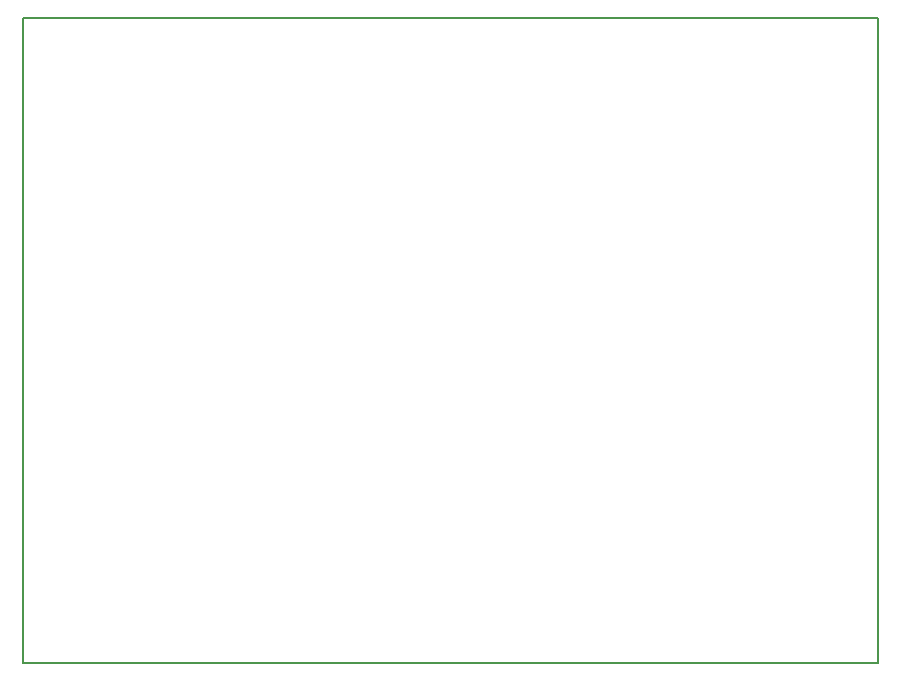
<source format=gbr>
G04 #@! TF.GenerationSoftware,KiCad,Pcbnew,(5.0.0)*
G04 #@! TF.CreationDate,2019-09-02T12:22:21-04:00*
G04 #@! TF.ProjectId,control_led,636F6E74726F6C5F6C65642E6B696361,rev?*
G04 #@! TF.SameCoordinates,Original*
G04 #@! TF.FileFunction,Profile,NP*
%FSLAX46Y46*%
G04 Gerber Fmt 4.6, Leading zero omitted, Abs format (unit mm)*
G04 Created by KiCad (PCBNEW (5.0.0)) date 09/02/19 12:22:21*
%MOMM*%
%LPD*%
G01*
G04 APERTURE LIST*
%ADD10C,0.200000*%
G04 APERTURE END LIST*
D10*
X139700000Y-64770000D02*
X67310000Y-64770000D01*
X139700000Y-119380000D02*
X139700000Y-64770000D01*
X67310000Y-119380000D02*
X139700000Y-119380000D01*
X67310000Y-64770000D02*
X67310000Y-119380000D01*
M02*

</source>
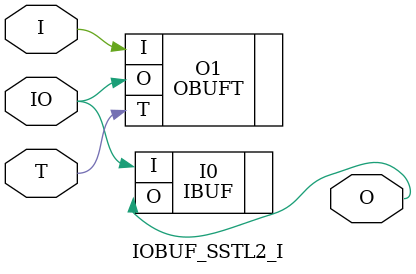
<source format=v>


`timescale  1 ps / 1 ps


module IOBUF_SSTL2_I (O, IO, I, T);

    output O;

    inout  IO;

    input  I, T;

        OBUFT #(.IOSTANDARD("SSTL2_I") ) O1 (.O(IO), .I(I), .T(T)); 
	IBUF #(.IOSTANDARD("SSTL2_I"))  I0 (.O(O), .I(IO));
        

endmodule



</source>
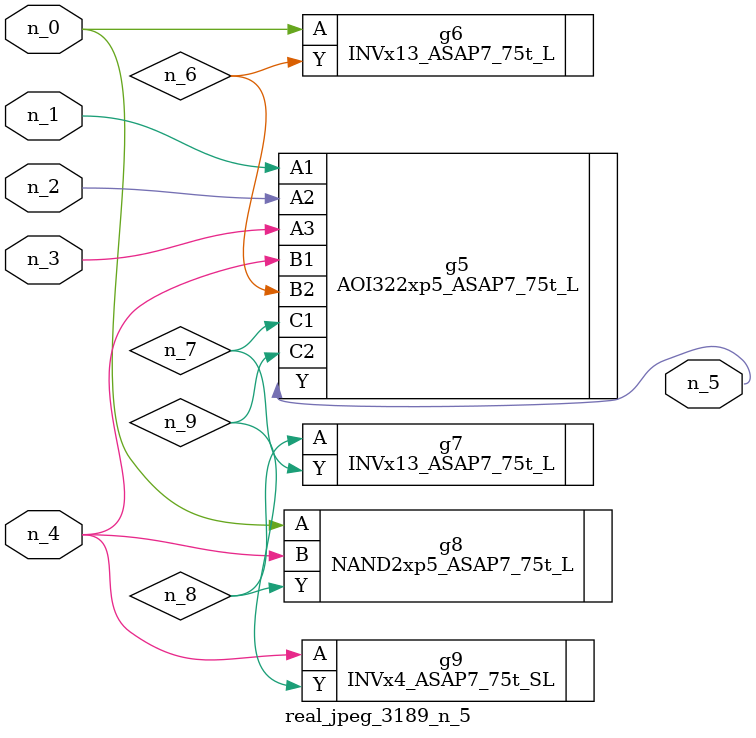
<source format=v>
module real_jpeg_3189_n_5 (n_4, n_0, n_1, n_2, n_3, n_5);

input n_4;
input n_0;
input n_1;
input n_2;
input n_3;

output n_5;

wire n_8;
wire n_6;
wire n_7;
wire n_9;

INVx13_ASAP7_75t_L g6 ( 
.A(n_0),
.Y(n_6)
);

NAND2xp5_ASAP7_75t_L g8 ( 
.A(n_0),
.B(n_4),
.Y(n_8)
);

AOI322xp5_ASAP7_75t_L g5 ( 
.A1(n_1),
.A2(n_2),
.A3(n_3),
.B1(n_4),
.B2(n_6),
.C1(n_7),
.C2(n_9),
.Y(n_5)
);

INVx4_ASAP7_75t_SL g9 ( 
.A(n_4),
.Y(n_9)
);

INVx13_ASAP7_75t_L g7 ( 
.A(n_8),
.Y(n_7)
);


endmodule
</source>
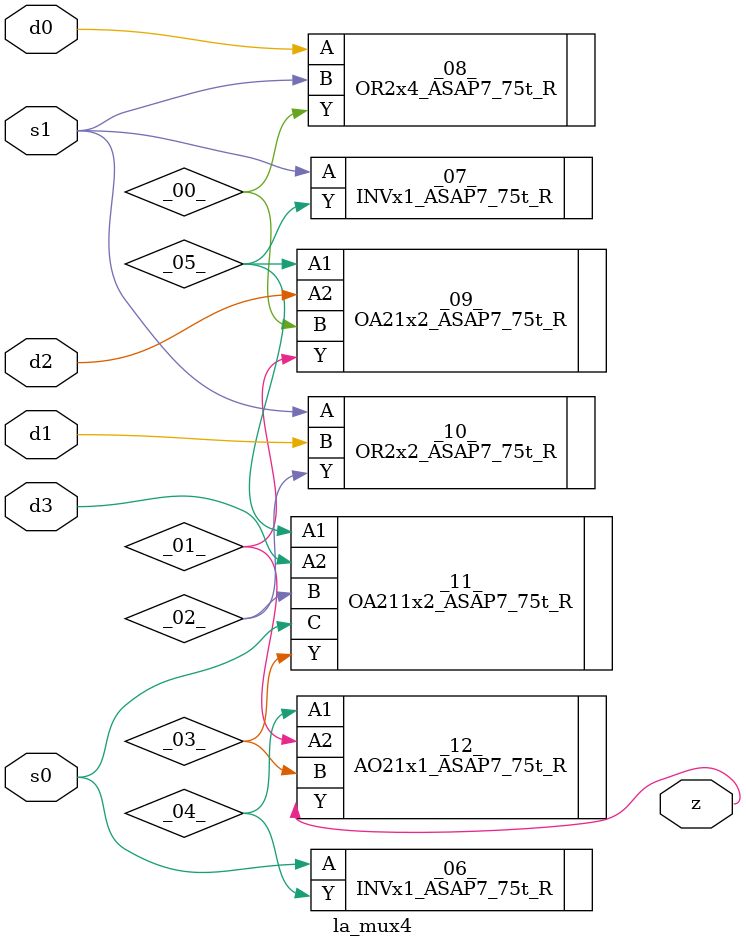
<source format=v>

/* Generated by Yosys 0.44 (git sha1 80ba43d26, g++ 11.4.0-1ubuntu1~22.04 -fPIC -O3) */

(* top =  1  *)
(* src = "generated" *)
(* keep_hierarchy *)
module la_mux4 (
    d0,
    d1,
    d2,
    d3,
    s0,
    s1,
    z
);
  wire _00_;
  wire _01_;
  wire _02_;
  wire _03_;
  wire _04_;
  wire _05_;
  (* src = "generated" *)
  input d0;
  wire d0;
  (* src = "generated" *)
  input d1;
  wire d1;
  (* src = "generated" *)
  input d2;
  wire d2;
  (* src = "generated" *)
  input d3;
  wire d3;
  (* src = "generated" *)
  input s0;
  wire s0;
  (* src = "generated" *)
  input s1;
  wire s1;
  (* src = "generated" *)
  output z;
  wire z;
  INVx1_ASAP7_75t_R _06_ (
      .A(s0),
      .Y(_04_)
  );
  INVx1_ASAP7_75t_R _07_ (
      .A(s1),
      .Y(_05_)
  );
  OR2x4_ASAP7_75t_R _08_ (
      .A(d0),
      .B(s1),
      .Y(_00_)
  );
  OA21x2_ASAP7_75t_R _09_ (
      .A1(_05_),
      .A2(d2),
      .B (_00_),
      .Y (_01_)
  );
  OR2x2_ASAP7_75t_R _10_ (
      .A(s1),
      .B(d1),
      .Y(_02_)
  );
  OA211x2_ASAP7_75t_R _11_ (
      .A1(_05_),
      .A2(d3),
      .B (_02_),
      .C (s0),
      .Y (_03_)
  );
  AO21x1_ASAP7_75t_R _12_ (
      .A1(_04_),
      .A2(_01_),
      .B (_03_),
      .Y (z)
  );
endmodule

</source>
--
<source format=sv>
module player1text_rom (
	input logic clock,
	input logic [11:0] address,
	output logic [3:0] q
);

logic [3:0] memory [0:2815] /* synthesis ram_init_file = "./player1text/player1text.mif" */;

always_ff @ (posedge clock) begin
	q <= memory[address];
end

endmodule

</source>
---
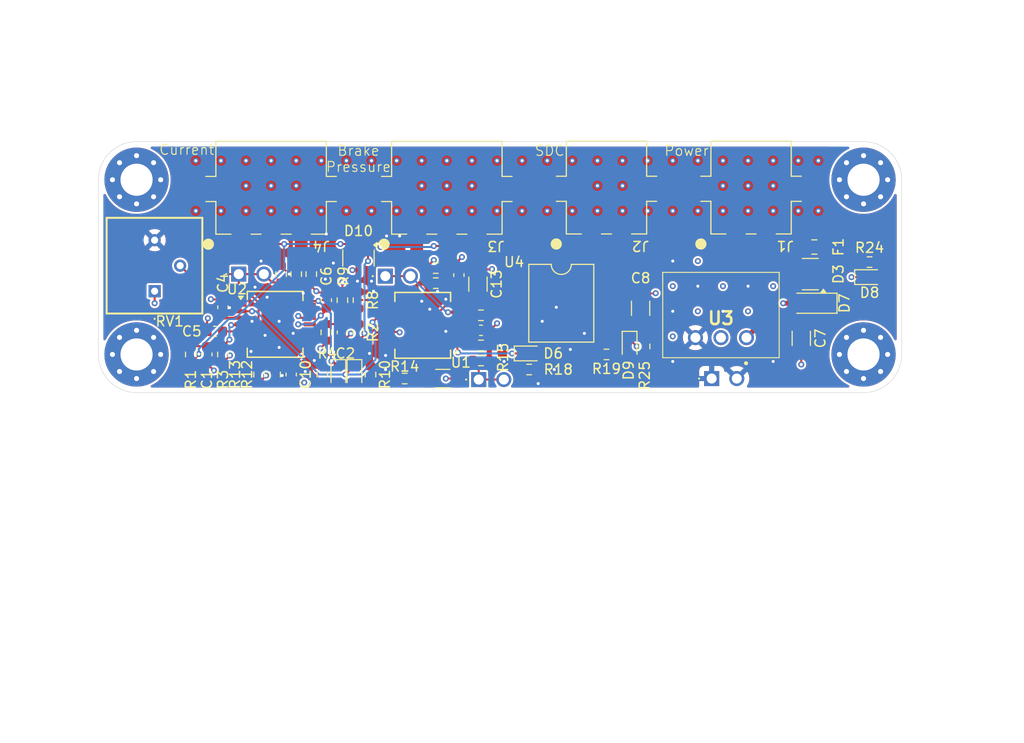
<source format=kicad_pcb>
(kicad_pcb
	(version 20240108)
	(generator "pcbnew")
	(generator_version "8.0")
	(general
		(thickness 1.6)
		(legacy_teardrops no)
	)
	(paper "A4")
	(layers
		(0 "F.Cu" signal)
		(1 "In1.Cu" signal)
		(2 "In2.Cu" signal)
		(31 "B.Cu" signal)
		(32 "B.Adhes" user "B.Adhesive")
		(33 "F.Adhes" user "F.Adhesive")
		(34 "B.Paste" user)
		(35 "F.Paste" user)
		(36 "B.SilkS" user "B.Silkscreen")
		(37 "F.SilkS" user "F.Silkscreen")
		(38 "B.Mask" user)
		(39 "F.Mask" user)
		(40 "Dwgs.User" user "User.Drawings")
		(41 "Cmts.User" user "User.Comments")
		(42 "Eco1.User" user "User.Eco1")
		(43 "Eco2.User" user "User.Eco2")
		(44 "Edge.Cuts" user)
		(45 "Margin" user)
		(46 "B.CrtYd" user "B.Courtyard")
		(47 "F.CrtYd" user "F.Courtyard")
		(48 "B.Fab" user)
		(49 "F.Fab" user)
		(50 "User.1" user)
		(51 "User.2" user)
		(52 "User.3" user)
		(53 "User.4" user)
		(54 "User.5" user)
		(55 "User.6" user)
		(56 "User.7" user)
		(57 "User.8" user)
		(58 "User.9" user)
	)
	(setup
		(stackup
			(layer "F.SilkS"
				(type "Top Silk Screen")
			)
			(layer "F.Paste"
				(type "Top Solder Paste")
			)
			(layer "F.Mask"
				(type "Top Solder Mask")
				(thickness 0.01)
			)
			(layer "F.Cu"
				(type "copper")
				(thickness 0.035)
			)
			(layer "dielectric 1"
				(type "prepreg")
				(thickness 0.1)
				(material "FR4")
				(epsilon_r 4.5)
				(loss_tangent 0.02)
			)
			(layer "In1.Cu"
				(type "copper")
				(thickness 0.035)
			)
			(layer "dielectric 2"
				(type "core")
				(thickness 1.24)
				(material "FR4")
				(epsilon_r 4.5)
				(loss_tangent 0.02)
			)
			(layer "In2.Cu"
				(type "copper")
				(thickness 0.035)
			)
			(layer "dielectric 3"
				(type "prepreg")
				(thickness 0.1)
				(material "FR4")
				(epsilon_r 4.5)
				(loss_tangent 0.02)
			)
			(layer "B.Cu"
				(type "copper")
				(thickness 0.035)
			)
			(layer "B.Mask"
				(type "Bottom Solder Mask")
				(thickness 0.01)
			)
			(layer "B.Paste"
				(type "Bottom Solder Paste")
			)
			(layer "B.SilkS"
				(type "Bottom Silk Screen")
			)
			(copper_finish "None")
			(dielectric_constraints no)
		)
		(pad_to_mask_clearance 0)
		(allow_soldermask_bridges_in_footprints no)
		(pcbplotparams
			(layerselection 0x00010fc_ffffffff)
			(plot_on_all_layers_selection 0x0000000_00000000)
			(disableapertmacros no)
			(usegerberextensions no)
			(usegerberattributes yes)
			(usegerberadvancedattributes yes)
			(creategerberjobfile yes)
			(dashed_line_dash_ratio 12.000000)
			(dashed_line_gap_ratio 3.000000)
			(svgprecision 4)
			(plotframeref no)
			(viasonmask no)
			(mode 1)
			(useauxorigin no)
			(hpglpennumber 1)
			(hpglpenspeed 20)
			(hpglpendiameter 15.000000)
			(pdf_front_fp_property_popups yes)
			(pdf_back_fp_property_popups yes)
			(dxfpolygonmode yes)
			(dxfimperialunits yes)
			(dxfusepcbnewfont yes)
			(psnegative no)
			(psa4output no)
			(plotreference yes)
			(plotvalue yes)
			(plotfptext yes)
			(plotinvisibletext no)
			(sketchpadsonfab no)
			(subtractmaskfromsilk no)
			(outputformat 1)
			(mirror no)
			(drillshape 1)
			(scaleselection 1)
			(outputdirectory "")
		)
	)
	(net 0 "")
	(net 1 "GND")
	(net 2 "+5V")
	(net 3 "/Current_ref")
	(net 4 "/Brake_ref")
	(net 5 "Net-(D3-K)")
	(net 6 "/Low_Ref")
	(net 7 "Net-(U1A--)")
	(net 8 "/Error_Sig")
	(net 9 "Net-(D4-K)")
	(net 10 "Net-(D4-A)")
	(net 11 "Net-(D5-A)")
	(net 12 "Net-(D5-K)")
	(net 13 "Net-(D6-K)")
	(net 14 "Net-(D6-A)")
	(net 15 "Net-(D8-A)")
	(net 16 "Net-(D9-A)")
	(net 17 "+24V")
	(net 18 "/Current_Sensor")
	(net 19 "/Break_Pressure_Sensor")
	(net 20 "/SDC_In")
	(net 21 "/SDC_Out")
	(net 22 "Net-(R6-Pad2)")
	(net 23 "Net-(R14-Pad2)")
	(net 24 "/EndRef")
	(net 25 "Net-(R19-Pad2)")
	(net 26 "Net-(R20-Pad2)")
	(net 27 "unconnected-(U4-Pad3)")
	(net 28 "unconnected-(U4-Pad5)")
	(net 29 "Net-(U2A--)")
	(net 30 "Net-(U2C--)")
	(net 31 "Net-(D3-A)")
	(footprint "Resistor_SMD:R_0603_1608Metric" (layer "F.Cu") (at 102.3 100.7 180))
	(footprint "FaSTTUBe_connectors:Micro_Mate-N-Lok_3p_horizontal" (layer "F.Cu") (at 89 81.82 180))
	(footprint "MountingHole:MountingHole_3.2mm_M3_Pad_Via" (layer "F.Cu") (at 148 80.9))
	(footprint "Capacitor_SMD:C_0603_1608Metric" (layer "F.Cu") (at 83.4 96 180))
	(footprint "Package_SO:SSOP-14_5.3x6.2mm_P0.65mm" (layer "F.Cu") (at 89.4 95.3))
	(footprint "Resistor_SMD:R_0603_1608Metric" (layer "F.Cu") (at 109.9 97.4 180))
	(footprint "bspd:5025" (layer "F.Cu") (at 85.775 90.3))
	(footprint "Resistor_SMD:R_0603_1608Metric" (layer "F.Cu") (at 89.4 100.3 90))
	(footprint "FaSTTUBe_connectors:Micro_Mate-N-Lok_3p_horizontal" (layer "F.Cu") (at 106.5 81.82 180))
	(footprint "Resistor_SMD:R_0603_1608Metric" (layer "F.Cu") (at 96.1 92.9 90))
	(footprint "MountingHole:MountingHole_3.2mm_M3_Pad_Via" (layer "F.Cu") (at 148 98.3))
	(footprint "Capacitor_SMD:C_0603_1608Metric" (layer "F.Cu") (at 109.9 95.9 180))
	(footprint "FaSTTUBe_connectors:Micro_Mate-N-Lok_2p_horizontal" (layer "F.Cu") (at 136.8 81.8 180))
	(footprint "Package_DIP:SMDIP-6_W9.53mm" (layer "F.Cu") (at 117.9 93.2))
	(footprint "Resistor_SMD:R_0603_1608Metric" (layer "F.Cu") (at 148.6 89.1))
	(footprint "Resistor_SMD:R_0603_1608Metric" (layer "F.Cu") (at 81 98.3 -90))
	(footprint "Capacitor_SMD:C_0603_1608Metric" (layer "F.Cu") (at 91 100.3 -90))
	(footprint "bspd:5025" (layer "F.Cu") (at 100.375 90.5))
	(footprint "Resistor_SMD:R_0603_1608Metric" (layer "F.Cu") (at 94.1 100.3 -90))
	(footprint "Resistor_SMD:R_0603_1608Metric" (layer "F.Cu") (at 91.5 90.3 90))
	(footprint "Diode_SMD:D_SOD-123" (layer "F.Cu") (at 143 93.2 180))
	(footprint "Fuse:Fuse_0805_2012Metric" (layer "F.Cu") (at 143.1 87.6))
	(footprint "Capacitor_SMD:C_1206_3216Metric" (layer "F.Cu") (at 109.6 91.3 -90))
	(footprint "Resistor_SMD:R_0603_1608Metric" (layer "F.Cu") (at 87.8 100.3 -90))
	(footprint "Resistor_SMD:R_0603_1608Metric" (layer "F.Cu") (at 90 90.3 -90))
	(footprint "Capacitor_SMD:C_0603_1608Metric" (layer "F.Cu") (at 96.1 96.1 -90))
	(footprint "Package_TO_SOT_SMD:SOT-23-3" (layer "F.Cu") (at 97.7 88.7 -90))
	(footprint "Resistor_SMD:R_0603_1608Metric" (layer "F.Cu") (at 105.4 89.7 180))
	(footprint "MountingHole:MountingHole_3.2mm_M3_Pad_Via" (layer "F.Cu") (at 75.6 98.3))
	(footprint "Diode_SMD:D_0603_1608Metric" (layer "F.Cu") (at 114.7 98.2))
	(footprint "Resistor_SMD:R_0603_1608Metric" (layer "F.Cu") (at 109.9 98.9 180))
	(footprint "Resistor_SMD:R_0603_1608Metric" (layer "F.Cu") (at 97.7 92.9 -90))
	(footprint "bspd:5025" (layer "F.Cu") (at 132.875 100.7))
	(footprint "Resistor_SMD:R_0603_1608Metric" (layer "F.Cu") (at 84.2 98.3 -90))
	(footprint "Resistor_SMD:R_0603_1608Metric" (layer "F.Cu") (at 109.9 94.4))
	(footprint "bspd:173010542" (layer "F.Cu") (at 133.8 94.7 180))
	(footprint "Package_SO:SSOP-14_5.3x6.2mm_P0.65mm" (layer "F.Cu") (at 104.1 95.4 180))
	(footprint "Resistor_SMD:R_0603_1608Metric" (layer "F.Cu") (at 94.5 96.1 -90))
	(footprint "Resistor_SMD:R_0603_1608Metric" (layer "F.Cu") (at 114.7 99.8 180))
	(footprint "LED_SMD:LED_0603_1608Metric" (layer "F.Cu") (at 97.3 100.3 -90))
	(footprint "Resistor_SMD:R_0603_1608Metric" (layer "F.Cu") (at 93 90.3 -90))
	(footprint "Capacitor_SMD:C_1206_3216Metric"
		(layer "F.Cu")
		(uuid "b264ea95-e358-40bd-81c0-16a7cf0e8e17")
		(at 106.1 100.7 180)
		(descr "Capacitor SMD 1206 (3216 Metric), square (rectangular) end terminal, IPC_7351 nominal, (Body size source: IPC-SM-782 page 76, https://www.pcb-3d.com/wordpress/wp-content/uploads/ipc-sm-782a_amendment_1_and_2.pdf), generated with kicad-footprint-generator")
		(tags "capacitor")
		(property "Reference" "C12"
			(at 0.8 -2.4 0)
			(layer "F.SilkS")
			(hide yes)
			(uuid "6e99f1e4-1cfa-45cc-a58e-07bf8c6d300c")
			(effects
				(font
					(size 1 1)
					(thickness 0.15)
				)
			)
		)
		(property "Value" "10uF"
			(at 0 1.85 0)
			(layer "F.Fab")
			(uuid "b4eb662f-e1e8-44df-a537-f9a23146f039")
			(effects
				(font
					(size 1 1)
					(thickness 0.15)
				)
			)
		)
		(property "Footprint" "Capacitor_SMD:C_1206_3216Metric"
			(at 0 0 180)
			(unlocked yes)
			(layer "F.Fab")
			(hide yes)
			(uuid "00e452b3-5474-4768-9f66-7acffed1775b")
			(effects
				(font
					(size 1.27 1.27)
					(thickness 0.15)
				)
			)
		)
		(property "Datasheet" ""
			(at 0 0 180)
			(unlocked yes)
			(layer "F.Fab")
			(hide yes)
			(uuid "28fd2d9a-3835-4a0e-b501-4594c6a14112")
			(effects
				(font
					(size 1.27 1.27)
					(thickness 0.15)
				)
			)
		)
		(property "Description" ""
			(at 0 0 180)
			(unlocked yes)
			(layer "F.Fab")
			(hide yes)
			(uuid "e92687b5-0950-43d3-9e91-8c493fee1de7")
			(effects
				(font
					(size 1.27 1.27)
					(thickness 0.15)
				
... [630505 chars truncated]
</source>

EXERCISE – Write down every line of the data above that includes the string "CrtYd".

RESULT BELOW –
		(46 "B.CrtYd" user "B.Courtyard")
		(47 "F.CrtYd" user "F.Courtyard")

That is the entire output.